━━ Material shown

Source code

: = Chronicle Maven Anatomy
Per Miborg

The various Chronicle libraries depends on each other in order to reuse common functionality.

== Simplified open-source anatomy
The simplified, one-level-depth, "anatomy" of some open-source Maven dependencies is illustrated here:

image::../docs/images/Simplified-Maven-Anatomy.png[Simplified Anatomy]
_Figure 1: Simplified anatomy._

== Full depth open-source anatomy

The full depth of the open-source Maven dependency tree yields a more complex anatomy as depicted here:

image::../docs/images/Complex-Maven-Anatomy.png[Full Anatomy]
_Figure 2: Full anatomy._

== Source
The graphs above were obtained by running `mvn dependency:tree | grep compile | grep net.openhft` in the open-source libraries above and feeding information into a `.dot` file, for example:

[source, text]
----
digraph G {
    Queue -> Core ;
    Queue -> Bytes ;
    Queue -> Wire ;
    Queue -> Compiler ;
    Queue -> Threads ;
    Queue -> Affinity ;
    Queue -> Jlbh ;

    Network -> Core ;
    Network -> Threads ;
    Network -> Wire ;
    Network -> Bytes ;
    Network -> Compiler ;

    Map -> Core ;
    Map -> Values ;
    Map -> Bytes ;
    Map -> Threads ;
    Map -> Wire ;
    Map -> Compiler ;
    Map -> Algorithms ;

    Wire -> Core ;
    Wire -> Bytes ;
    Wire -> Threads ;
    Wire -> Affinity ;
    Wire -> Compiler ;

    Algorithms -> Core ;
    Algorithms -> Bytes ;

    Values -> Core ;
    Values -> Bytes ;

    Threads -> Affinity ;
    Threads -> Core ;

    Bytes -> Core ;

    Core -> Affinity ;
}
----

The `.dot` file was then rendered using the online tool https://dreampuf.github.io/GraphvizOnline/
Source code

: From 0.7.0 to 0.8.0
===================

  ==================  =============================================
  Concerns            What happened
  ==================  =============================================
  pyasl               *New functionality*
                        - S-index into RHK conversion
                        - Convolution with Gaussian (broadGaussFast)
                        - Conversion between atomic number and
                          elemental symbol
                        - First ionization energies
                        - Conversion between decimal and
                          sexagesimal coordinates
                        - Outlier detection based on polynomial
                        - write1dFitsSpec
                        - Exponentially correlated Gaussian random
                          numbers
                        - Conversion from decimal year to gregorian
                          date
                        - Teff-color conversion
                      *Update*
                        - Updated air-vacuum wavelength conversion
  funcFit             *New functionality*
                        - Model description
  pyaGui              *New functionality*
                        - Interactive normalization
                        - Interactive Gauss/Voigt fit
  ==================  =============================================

━━━━

▶ What you will do: Which of the lines above hold the string "functionality"? Pick each of them out.

▶ Solved exercise:
The various Chronicle libraries depends on each other in order to reuse common functionality.
  pyasl               *New functionality*
  funcFit             *New functionality*
  pyaGui              *New functionality*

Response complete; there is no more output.